Sinds hij ‘op’ de bus zit, heeft de oud- huisarts al heel wat kilometers afgelegd; vooral in het midden en zuiden des lands, achter het stuur van verschillende bussen zoals een lijnbus voor openbaar vervoer in een stads- of streekbus, een snelbus dan wel een touringcar voor treinvervangend vervoer, Wmo-vervoer, groeps- en leerlingenvervoer en schoolreisjes. Hij is ook een enkele keer naar het buitenland geweest als touringcarchauffeur voor groepsreizen. “Maar tegenwoordig rij ik het liefst de ritten naar de Efteling vanaf de treinstations Den Bosch en Tilburg en weer terug. Dan heb ik min of meer gelijkgestemde mensen in de bus, dat maakt het rijden makkelijker. Mijn passagiers zijn op deze ritten vooral jonge kinderen met hun ouders en jong volwassenen.” Lachend: “En een enkele bejaarde, zoals ik zelf.”

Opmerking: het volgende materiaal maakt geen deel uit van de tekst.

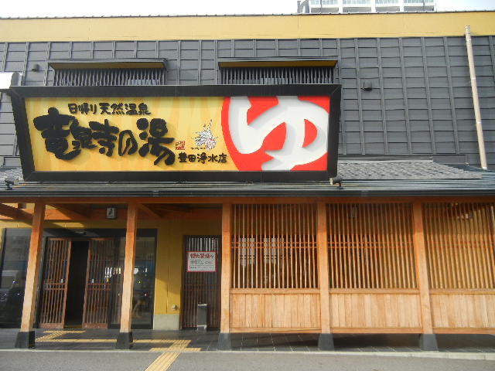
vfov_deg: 46.8
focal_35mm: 30
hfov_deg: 60.0
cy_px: 186
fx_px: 429
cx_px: 248
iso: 160
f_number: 3.5
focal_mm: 5.4
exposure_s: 1/238
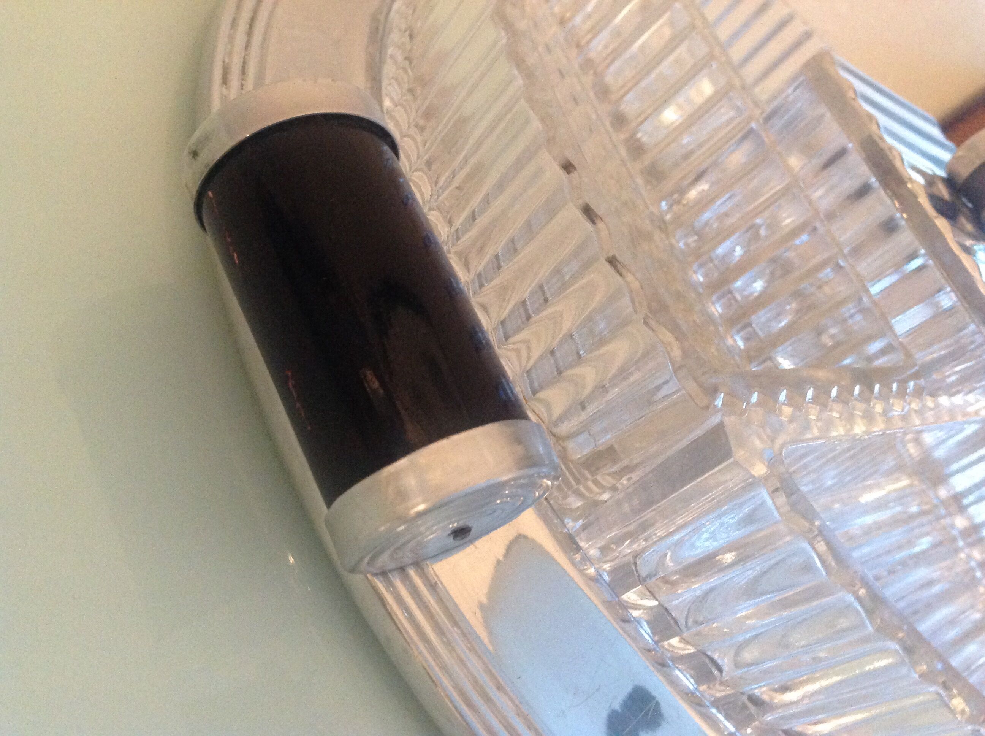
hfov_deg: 52.7
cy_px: 368
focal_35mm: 35
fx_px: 994
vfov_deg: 40.6
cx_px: 492
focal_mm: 4.28
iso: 500
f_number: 2.4
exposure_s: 1/15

Ook buschauffeurs moeten zich blijven nascholen. De eerdergenoemde Code 95, de vakbekwaamheidsverklaring voor vrachtwagen- en buschauffeurs, is steeds vijf jaar geldig en kan worden verlengd door middel van het volgen van theoriecursussen en praktijktrainingen. De eerstvolgende peildatum voor chauffeur Buis is in 2026, een jaartal, dat hij ‘met vertrouwen’ tegemoet ziet.

In Nederland zijn ongeveer evenveel buschauffeurs als huisartsen, en van beide zijn er momenteel tekort. Op de vraag of hij misschien niet beter nog wat langer in de zorg had kunnen doorwerken, antwoordt Buis ontkennend. “Ik denk qua vaardigheden in de praktijk wel weer snel mee te kunnen, maar de werkdruk en drukte zou ik niet meer volhouden. Een adviserende rol is prima, doe ik ook nog wel, maar actief in de zorg werken? Nee, laat mij maar lekker achter het stuur zitten.”